Months ago, I went to a mindfulness meditation meeting. You learn to expect that the instructor will ask, “Can you just be present to what is happening? Refrain from any judgements. Just observe what is happening.” But there is such wisdom in the admonition to simply observe. Don’t run to it. Don’t run from it. Don’t dismiss it. The 20th Century philosopher, Alfred North Whitehead spoke of what he called, “prehension” to describe the principle activity of God. What he meant by this, as I understand it, was to receive something or grasp it without assigning a value to it or categorizing it. It seems similar to the word “apprehend” as opposed to “comprehend” Can we do this? Whitehead argued that God prehends all things, which is the only way one can come to understand what is the most appropriate action. It is a radical departure from centuries of theology which argued God’s perfection was absolute and wholly autonomous from the innumerable ‘decisions’ or, better, ‘variables’ that must shape his persuasive influence. To summarize, Dr. Anthony Fauci’s scientific mantra is apt for our case here- one must collect all the data to make an informed decision. And the data is changing. And that is what the pursuit is about; observing…taking it all in without rendering judgement of what we might normally describe as good or bad, dark or light. Our pursuit is first and foremost to prehend, to observe, to be aware.
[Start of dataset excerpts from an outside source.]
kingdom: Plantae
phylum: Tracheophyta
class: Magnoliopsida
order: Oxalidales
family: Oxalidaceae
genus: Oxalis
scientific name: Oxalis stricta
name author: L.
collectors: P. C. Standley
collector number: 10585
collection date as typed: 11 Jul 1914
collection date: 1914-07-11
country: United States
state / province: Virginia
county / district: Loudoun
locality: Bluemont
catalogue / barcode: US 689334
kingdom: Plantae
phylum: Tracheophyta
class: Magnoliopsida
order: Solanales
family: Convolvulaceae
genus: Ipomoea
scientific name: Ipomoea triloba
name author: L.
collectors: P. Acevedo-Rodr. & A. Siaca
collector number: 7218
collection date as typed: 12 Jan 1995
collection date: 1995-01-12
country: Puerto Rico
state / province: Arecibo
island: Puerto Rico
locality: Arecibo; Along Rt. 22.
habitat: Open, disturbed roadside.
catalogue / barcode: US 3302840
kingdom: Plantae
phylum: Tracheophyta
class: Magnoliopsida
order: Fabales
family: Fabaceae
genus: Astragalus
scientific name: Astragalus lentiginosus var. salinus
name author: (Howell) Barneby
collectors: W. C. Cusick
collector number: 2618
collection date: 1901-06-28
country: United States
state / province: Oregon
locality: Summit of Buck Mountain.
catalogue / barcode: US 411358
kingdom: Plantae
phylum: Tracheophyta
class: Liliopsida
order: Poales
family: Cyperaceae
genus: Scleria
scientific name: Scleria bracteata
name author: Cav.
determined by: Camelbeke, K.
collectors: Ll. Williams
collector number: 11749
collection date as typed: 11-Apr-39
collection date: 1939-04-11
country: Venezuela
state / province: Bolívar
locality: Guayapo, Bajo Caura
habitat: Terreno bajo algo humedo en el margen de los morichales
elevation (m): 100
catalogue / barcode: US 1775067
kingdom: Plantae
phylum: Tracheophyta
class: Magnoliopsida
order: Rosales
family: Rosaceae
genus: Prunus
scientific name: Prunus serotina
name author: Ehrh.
As all of us grow old, some will become quite good at this and will be known to others as especially wise. Still others will cling to the security of absolutes and allow their views to calcify as the changing world swirls about leaving them angry, bitter, and unmoored. We are, all of us hurrying. The beginning of wisdom is perhaps the recognition that what we hurry toward or away from cannot be captured without it ending poorly. Extending the metaphor of a lure, it may be attractive and tempting to pursue, but capturing it generally spells bad news for any fish. A more enlightened end worthy of our seeking may consist of allowing the lure to define the path we walk but resisting the desire to possess what we observe on our way home which we will know when we re-arrive as if for the first time.
David L. Heaney
July-August, 2021
[1] The phrase, “who I am” reflects more than a mere random change of mind. Thoughts and insights evolve as we grow intellectually, emotionally, and spiritually and change who we are. Hence, the expressions: “He’s not the person he used to be.” “She’s not herself.” If you’re not changing, I suggest you check your pulse!